Author and Native San Diegan

This website is designed for my gardening and solar books. It includes the Interstate Water System (IWS) and other renewable energy options. Profits from these books and from bonus rewards support educating everyone about Solar and IWS.

Solar, Our Sustainable Future – Fall 2021

Solar energy systems can be added to your home and come in the following packages and different prices.

1. Buy a complete system for say, $20,000 outright. If you stay hooked up to your local grid, they will supply and charge you for any needed extra electricity. Through a system called net metering, you can get credit for an extra electricity
your panels produce. In California the tax rebate is 26% for 2021.

2. Same as 1), but you have a generator and battery backup which can have an optional hookup to the grid.

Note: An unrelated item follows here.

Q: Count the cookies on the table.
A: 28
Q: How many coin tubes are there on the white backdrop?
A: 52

3. Same as 1) and 2), except you make a down payment, say $5000, and pay off the remaining balance over ten to twenty years. You can work the numbers so that your monthly payments are the same as your previous electrical bill.

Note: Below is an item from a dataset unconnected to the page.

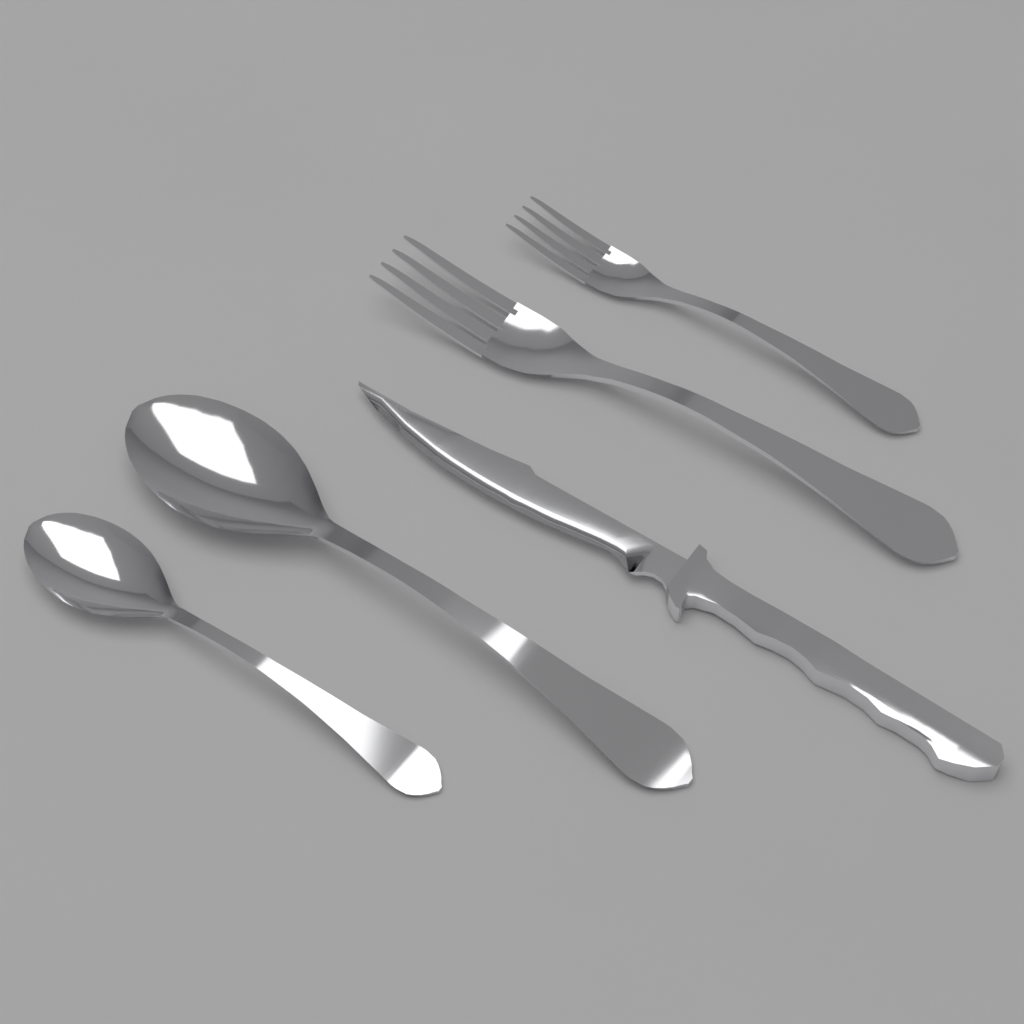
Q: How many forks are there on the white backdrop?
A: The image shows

4. Power Purchase Agreement (PPA) is very popular and what we chose to do.

There are no upfront costs or purchase costs, taxes, leases or liens, installation costs or insurance costs, and there is a twenty year warranty. The PPA is an agreement between the solar company and their customer. The way they make money is by providing power through the solar energy system at a lower rate than the local utility. They are able to do this because they don’t have costs of transmission lines and infrastructure such as in the case of the utility. The customer buys the power at a predetermined low rate per kilowatt with a ceiling rate of no more than 2.9% (this is for our particular company). The customer still pays for gas but pays for electricity only if they use more than the solar produces in a year. The customer has their own solar company website, which keeps track of everything. The only thing we pay for is gas, a minimum connection fee, and any extra power we use beyond the total system annual production, which is settled in what they call a True Up fee at the end of the year. The utility company sends a monthly gas bill and a monthly electric statement (the part that you don’t pay) of your date net reading. Our solar company sends a monthly solar electric statement, which we pay online, for the kilowatts produced by our solar system. To buy the solar system outright would have been $20,000, by using the above three options. Our solar company offers a very nice money incentive for referrals.

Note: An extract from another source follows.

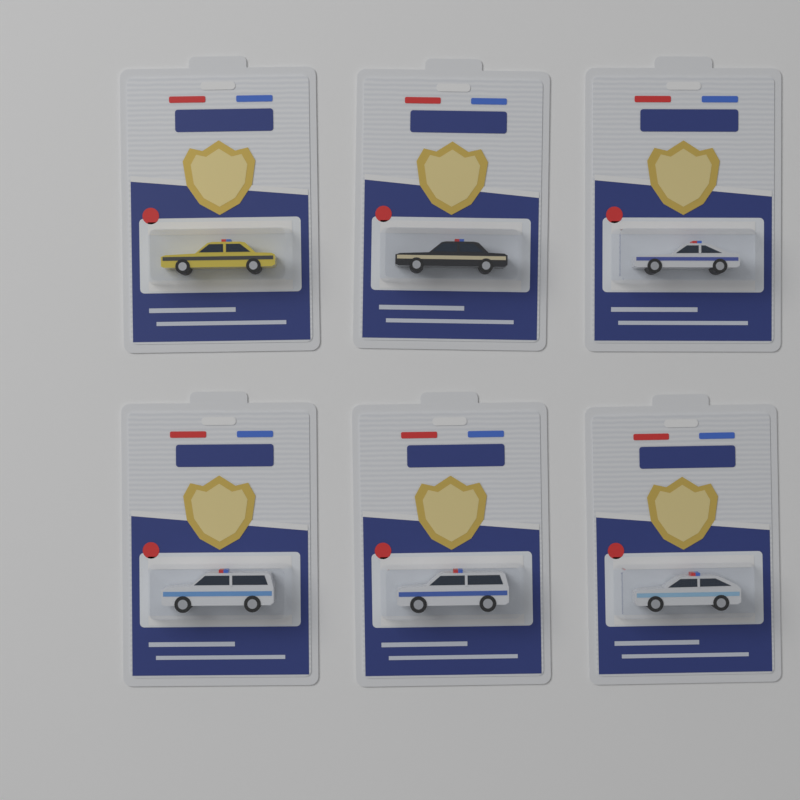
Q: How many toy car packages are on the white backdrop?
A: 6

Be sure to get a hard written copy of your contract and read it carefully. If you are told there is no lien on your house it could be a lien on the solar energy system that could affect future property sales or transactions. If acquiring a solar energy system, and a credit check is needed, be sure to know how the check will be done and how often it might affect your future financial transactions. Be sure to check out, and be comfortable with how your solar system is handled in case of selling your home.